Exercise: Extend the news article on Russian hackers and the U.S. power grid, picking up right after its final sentence.
##### Study text #####
Russian Power Outage Risk is Real

News  |  Mar 16, 2018

The Department of Homeland Security (DHS) and the FBI issued a joint alert this week that Russian hackers have infiltrated the U.S. power grid and systems that run other critical infrastructure, and yet no one in the administration seems to be doing anything about it. 

The revelation emerged Thursday as part of the Treasury Department's announcement that it finally was implementing new sanctions on Russia for election meddling and other cyberattacks. However, those sanctions are on the 13 individuals indicted by Special Counsel Robert Mueller, who have no financial assets in the United States and no motivation to travel here. Of the six additional Russians on the list, four already were under sanctions. The two new ones are government officials who seemingly have no U.S. assets or interests. The one oligarch connected to Putin named Thursday – Yevgeniy Prigozhin – came through Mueller's indictment and laughed at being included.  

The purpose of sanctions is to punish Putin and his oligarchs by strangling their finances. Treasury was supposed to come up with a list of impactful targets. Instead, it cut and pasted names from Forbes and the Kremlin website in what was seen largely as a joke, even by the Russian oligarchs who were fearing the list before it emerged. Treasury Secretary Steve Mnuchin then promised for weeks sanctions were coming soon. But what we finally got Thursday was another cut and paste job – this time from Mueller's indictment and President Obama's December sanctions

Now, the United States' critical infrastructure is at risk, and Putin is undeterred. In fact, the Russians have experience taking down power grids and impacting the lives of hundreds of thousands of people. 

Here is CNN in February 2016:

U.S. investigators have found evidence to confirm what is believed to be the first-of-its-kind cyberattack on a power grid that caused a blackout for hundreds of thousands of people in Ukraine in December.

A U.S. official close to the investigation said the power outage was caused by a sophisticated attack using destructive malware that wrecked computers and wiped out sensitive control systems for parts of the Ukrainian power grid.

(...)

U.S. systems aren't any more protected than those breached in Ukraine, the U.S. official said.

(...)

A sophisticated team of hackers coordinated attacks at the same time against six power providers, the U.S. official said.

The attack was so severe that it knocked out internal systems intended to help the power companies restore power. Computers were destroyed, and even the call centers used to report outages were knocked out.

(...)

The same malware has been found in U.S. industrial systems.

Here is CNN Thursday:

Russia has attempted to attack targets that include "energy, nuclear, commercial facilities, water, aviation, and critical manufacturing sectors" since March 2016, DHS said.

... [Vikram] Thakur, a technical director at Symantec [Security Response], added that cyberattacks like the one DHS described Thursday have the potential to cause significant damage, unlike those in which the attacker is solely looking for information.
##### Provided data #####
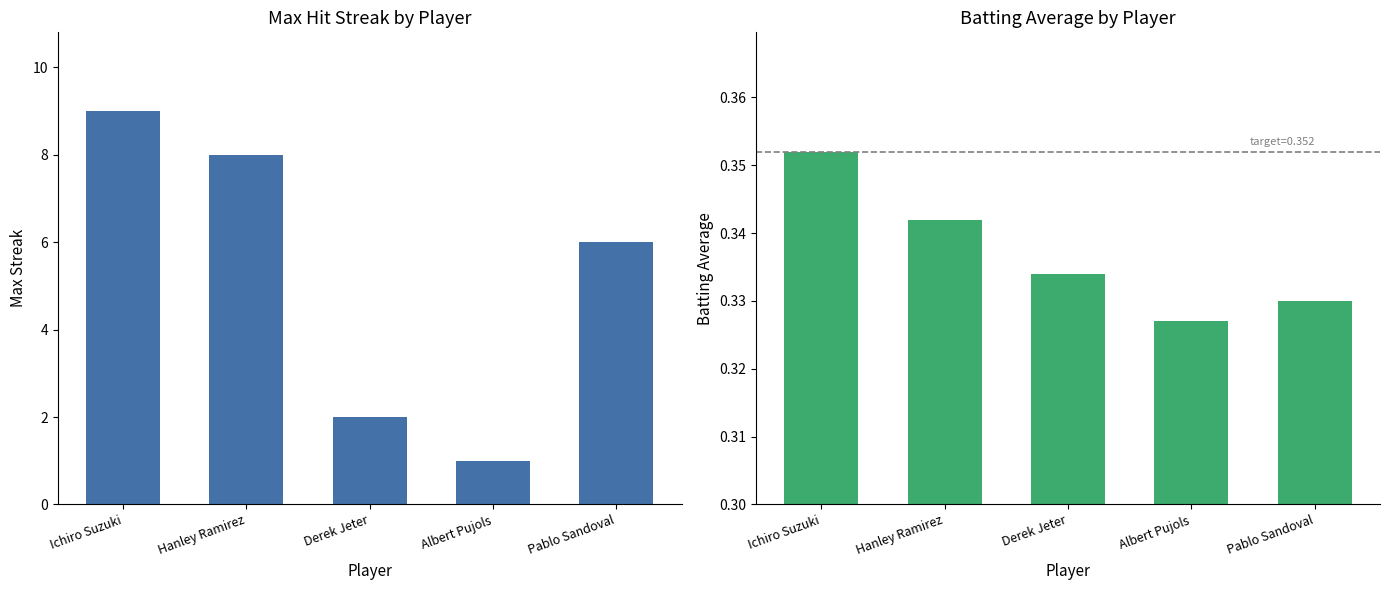

Is the value of Batting Average at Pablo Sandoval greater than the value of Max Streak at Hanley Ramirez?

No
#####
Result for this exercise:
"The only thing that holds an attacker back is political motivation," Thakur said, noting the potential for retaliation by the country that gets hit.

The Nuclear Regulatory Commission and Federal Energy Regulatory Commission claim the attack had no impact on systems this time around, but that does not mean the state-sponsored Russian hackers will stop trying. 

AP:

U.S. national security officials said the FBI, Department of Homeland Security and intelligence agencies determined Russian intelligence and others were behind a broad range of cyberattacks starting more than a year ago. Russian hackers infiltrated the networks that run the basic services Americans rely on each day: nuclear power, water and manufacturing plants.

U.S. officials said the hackers chose their targets methodically, obtained access to computer systems, conducted "network reconnaissance" and then attempted to cover their tracks by deleting evidence of the intrusions. The operation resorted to various methods — including a kind of cyberattack known as spear-phishing — to try to compromise legitimate user accounts, gather user credentials, and target industrial control systems and their networks, officials said.

The U.S. government has helped the industries expel the Russians from all systems known to have been penetrated, but additional breaches could be discovered, officials said.

Energy Secretary Rick Perry says this is why he is creating the Office of Cyber Security and Emergency Response, first announced last month. 

AP:

The new office will consolidate and strengthen efforts to "combat the growing nefarious cyber threats we face," Perry said, adding that his department worked closely with other federal agencies and energy providers to help ensure that hacking attempts "failed or were stopped."

However, Secretary Perry has not indicated when this will happen and POWER Magazine points out the Department of Energy "already has an office dedicated to ensure the nation’s energy delivery system is secure...POWER has reached out to the DOE with questions about how CESER’s focus will be different from OE’s."

There has been no update. 

US says Russian hack did not compromise power grid, plants (AP)

US accuses Russia of cyber attacks on power grid (CNN)

First on CNN: U.S. investigators find proof of cyberattack on Ukraine power grid (CNN)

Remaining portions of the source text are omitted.